Peter Jukes, author of ‘Beyond Contempt: the inside story of the phone-hacking trial’, said: “The Press should be like maggots that are used for health purposes, they eat dead flesh.”
The panel condemned the government over its threat to clamp down on the Freedom of Information Act (FOIA). Gallagher said: “It is absolutely disgraceful that the government is throwing its weight behind the idea that FOIA should be limited.”
“I am really surprised that journalists collectively, and individual organisations, have not made more of a song-and-dance about the threat to FOIA, given how useful a journalistic tool it is.”
Asked whether he was alarmed about the support from Michael Gove, justice secretary and former journalist on The Times, of the government’s restricting of FOIA, Gallagher said: “A far more guilty party in all of this would be the cabinet secretary, Jeremy Heywood.”

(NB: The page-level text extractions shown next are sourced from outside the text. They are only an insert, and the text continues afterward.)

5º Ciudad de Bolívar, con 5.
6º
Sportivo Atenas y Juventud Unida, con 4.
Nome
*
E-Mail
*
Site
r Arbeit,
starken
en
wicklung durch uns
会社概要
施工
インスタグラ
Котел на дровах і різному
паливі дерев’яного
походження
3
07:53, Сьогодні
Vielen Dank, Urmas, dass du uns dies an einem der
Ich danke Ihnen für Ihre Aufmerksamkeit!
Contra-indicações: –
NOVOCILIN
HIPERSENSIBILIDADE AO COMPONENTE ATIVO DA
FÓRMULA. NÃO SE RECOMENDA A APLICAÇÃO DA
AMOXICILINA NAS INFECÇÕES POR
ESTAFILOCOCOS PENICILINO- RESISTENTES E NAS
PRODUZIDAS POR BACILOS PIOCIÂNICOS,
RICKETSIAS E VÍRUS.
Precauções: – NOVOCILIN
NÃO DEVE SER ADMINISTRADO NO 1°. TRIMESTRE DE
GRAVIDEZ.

“If we are going to direct our fire anywhere, it is probably the cabinet secretary and senior mandarins, rather than politicians.”

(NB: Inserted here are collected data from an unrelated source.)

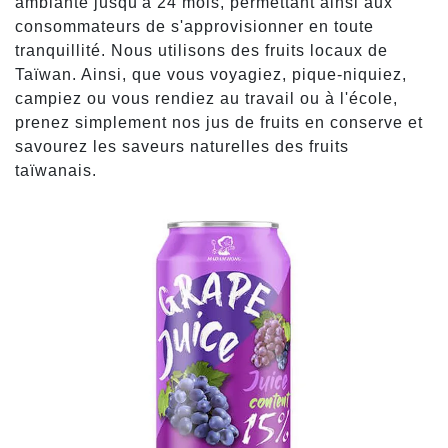
ambiante jusqu'à 24 mois, permettant ainsi aux
consommateurs de s'approvisionner en toute
tranquillité. Nous utilisons des fruits locaux de
Taïwan. Ainsi, que vous voyagiez, pique-niquiez,
campiez ou vous rendiez au travail ou à l'école,
prenez simplement nos jus de fruits en conserve et
savourez les saveurs naturelles des fruits
taïwanais.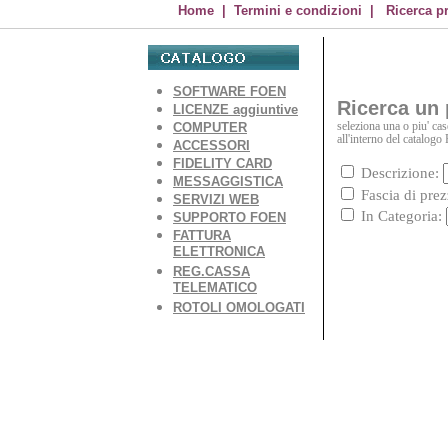
Home
|
Termini e condizioni
|
Ricerca p
SOFTWARE FOEN
Ricerca un 
LICENZE aggiuntive
COMPUTER
seleziona una o piu' case
all'interno del catalogo 
ACCESSORI
FIDELITY CARD
Descrizione:
MESSAGGISTICA
Fascia di pre
SERVIZI WEB
In Categoria:
SUPPORTO FOEN
FATTURA
ELETTRONICA
REG.CASSA
TELEMATICO
ROTOLI OMOLOGATI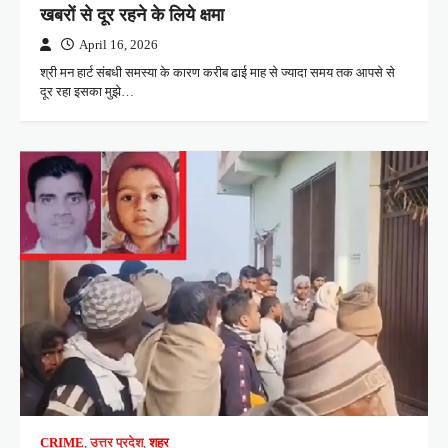
खबरों से दूर रहने के लिये क्षमा
April 16, 2026
श्री मन हार्ट संबधी समस्या के कारण करीब ढाई माह से ज्यादा समय तक आपसे से
दूर रहा इसका मुझे…
CRIME
,
उत्तर प्रदेश
,
शहर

Hencke, a senior reporter on Exaro and former Westminster correspondent of The Guardian, said: “This is a huge scandal.”
“It should be the opposite way,” he said, “to extend FOIA, say, to private companies that run public services. That is what we should be discussing here.”
The panel was asked how Exaro’s reporting on allegations of child sex abuse by prominent people counted as holding power to account.
Hencke pointed out that police, as well as Exaro, regard as credible the account of the key witness who alleges child sex abuse and murder by a VIP network.
Gallagher said: “I would caution against saying that the whole thing is a load of old rubbish given a number of lengthy articles that I was aware of when I was at the Daily Mail that indicated that there was something very wrong indeed with the behaviour of a number of senior people dating back many, many years.”
Glenda Cooper, former BBC health correspondent, who teaches a journalism course at City university called, ‘Power without responsibility’, said: “This is a story that is still unfolding. It is not really for the police or for us as journalists to say, ‘This is definitively right,’ or, ‘This is definitively wrong.’” The police must continue to investigate, she added.
She said earlier that journalists should “aspire” to hold power to account.
But did the media ever do that?
Cooper said: “It could certainly do more.”
Hencke: “The short answer is, no. But I would qualify it by saying, intermittently, they get to the point.”
Gallagher agreed: “The short answer is, no. It does sometimes, and it does it intermittently.”